Tips for a perfectionist:
- It is important to have someone on your journey towards a goal. Even if everything seems to revolve around you at the time, we all need a friend to motivate us and tell us when we need a break.
- Side passions, like sport or art, also help you balance your effort. For me, any tensions or failures seem insignificant after running or writing.
- Moreover, some words are meant to discourage you, and if you pay attention to them, they can bring you down – as in my case. Listen only to people who are happy for your success and ignore those who envy or demoralize you.
- To overcome your fears and frustrations, you need support, so don’t hesitate to accept or ask for help from a loved one or a psychologist if you feel overwhelmed.
Indeed, the Olympiads have a toxic component that affected me during my middle school years, but I cannot deny that they disciplined me and taught me perseverance and dedication. I’ve been through many “catastrophes”, and the one recounted here hit me harder than any other. However, looking back, I realize that this is how I have learned to be more tolerant with myself and with those around me, which has helped me to be more sociable and optimistic. But striking a balance between expectations and reality is part of the lessons that can last a lifetime.
So here are a few things I have learned over the years that may be helpful in the context of a competition (academic or sports)/exam:
- You’re here for your passion, not for the competition.

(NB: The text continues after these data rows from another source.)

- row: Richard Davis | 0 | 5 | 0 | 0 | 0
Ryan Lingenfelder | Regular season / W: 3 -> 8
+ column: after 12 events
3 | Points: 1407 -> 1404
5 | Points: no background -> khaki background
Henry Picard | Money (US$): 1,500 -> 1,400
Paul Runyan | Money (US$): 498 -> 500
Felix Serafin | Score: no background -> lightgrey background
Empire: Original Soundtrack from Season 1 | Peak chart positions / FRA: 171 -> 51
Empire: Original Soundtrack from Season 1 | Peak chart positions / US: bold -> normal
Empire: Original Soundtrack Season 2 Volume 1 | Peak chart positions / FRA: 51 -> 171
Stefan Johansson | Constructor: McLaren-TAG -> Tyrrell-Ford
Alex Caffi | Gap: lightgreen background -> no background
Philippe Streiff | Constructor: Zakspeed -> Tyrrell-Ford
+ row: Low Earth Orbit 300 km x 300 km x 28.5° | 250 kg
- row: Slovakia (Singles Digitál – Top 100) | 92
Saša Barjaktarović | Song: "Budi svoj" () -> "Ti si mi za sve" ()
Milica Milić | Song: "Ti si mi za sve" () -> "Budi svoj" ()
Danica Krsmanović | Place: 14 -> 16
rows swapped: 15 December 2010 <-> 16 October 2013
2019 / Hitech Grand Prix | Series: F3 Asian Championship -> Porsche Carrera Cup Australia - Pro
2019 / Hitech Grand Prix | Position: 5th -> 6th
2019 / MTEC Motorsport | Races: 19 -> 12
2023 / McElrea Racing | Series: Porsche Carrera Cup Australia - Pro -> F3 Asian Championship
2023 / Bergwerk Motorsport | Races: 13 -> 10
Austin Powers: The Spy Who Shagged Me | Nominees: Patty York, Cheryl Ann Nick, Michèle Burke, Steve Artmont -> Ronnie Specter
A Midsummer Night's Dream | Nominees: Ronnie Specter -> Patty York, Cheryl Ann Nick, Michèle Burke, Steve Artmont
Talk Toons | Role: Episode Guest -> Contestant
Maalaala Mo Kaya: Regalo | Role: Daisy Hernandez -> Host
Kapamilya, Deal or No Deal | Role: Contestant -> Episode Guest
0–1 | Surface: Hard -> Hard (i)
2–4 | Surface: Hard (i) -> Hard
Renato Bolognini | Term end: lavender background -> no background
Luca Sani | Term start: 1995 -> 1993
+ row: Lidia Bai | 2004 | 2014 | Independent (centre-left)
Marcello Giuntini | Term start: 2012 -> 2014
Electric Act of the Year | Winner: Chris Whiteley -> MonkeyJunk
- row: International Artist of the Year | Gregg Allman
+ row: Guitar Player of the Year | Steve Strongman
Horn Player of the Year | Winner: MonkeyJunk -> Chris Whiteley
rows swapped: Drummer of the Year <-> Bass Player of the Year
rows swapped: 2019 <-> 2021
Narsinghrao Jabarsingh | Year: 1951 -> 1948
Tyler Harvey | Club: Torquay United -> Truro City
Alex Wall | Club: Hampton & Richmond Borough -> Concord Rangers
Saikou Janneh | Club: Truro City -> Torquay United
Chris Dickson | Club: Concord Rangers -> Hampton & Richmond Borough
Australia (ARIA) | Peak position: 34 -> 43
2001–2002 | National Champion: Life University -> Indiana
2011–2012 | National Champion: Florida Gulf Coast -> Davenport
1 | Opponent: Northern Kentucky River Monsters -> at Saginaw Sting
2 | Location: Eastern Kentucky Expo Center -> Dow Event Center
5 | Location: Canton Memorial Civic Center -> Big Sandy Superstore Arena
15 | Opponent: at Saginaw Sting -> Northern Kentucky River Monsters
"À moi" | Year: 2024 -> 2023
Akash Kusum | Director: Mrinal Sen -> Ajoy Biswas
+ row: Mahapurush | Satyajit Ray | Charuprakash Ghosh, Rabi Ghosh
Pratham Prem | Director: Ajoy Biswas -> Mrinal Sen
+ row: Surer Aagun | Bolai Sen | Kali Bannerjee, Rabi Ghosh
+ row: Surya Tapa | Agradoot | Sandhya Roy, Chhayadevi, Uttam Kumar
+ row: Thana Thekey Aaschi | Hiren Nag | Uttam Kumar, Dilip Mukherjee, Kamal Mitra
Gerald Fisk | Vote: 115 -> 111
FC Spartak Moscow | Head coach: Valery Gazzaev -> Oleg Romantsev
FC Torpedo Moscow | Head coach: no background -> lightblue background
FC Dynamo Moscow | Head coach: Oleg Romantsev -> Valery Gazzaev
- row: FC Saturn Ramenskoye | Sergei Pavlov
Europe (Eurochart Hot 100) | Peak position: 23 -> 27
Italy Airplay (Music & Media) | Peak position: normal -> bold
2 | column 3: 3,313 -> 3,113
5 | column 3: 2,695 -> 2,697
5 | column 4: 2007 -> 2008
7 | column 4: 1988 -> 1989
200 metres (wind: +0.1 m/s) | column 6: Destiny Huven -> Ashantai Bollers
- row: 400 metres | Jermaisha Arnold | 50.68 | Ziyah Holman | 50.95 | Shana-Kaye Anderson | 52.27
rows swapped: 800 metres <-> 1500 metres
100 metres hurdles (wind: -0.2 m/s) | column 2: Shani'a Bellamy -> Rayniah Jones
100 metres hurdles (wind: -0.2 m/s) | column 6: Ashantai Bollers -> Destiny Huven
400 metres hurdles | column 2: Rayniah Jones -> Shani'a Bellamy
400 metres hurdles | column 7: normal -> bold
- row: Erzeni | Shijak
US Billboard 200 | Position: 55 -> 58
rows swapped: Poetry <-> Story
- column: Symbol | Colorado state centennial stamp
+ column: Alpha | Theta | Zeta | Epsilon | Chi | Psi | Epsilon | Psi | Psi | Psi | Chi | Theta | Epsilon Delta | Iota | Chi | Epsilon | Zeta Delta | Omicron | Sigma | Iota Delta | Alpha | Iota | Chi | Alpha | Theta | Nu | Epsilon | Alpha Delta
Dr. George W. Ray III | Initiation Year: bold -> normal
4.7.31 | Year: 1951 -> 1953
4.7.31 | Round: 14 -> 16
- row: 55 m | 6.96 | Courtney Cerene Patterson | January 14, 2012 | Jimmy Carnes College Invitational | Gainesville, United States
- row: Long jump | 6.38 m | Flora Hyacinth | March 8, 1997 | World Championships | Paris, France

- You don’t have to take first place; it’s okay if you don’t get the result you want. It’s about the journey, not the destination.
- It’s harder than you thought – don’t panic! Breathe; embrace any challenge, you will learn from it.
- Today is about you and no one else; stop thinking what others will say if you fail.
Think about these things when you’re feeling lost and you’ll realize, at some point, that one day doesn’t define you. I know, failure is scary, but it drives us to progress, to become a better version of ourselves; because we cannot be perfect, but we can be better than we were yesterday.